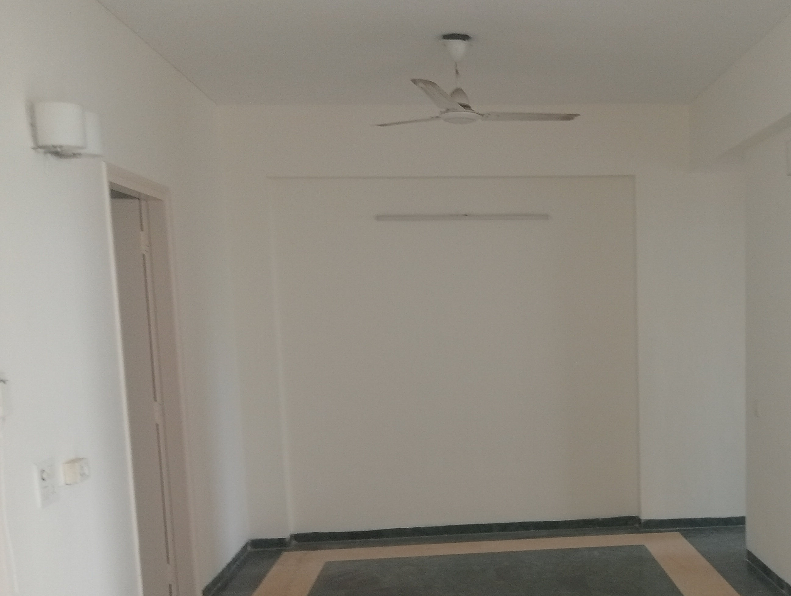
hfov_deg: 41.7
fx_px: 1007
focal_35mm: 44
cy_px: 436
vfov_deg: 32.4
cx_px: 583
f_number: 1.8
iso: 566
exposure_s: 1/33.3
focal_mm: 4.04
★ ★ ★
*Task directions*:
Copy out the listing above in full and leave out its pictures.

*Response*:
hfov_deg: 41.7
fx_px: 1007
focal_35mm: 44
cy_px: 436
vfov_deg: 32.4
cx_px: 583
f_number: 1.8
iso: 566
exposure_s: 1/33.3
focal_mm: 4.04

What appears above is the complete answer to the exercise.